- Records for the task:
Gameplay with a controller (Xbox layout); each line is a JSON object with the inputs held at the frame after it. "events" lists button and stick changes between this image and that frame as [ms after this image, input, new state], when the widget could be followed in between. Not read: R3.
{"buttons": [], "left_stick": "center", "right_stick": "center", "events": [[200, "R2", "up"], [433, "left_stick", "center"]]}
...
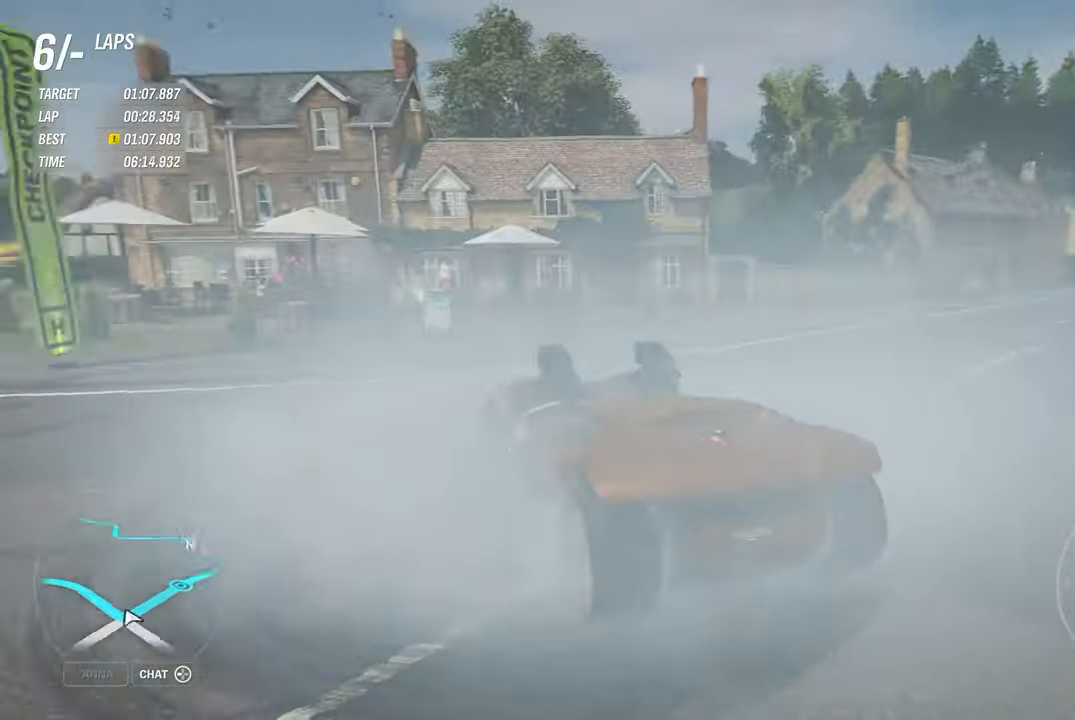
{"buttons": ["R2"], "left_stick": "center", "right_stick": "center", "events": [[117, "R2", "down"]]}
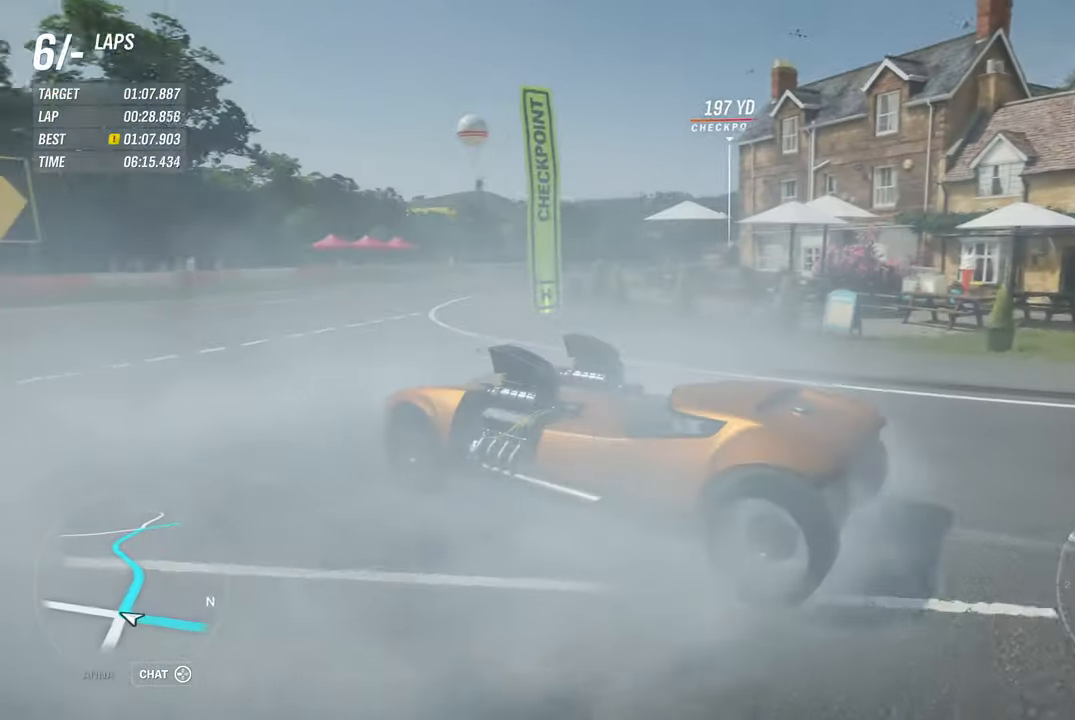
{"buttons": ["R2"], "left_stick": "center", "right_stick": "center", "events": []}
...
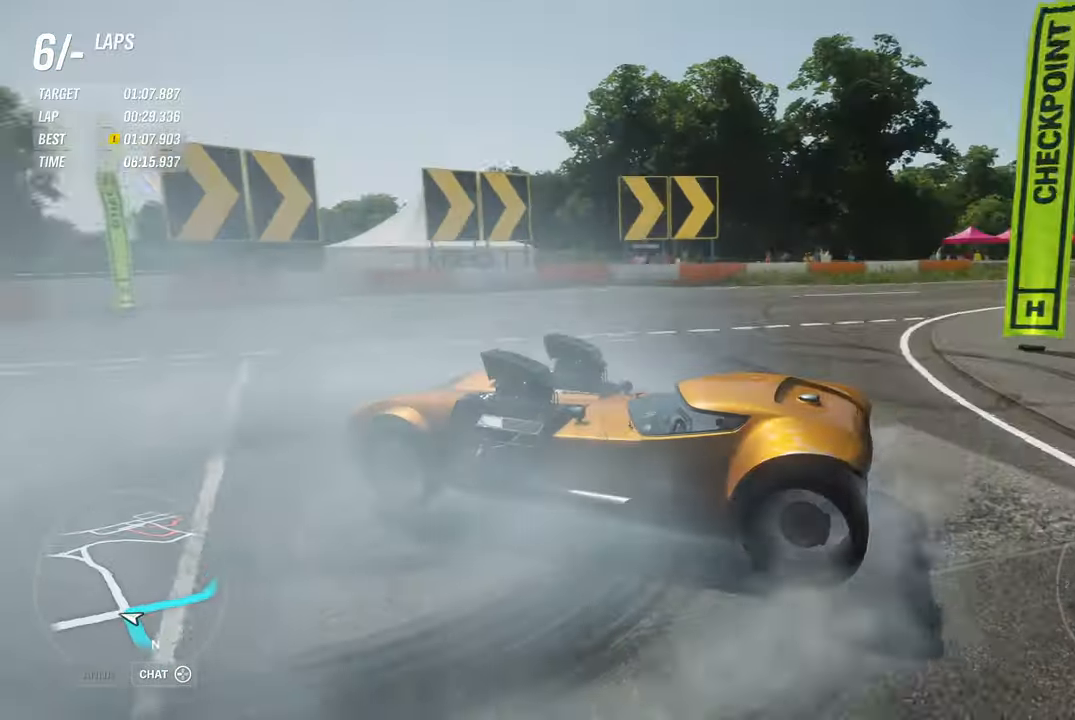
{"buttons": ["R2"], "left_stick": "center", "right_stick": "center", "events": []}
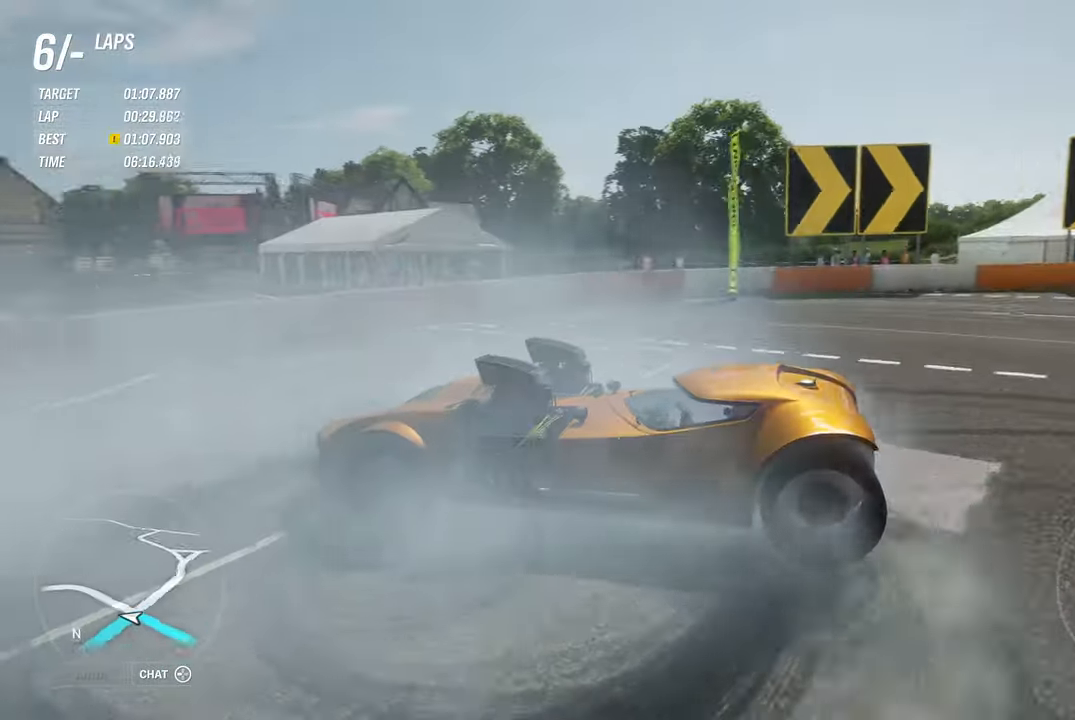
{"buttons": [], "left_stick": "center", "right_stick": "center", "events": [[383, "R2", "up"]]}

- Problem requirements:
Every line with "buttons" in it should be copied from the entries.

- Answer to this task:
{"buttons": [], "left_stick": "center", "right_stick": "center", "events": [[200, "R2", "up"], [433, "left_stick", "center"]]}
{"buttons": ["R2"], "left_stick": "center", "right_stick": "center", "events": [[117, "R2", "down"]]}
{"buttons": ["R2"], "left_stick": "center", "right_stick": "center", "events": []}
{"buttons": ["R2"], "left_stick": "center", "right_stick": "center", "events": []}
{"buttons": [], "left_stick": "center", "right_stick": "center", "events": [[383, "R2", "up"]]}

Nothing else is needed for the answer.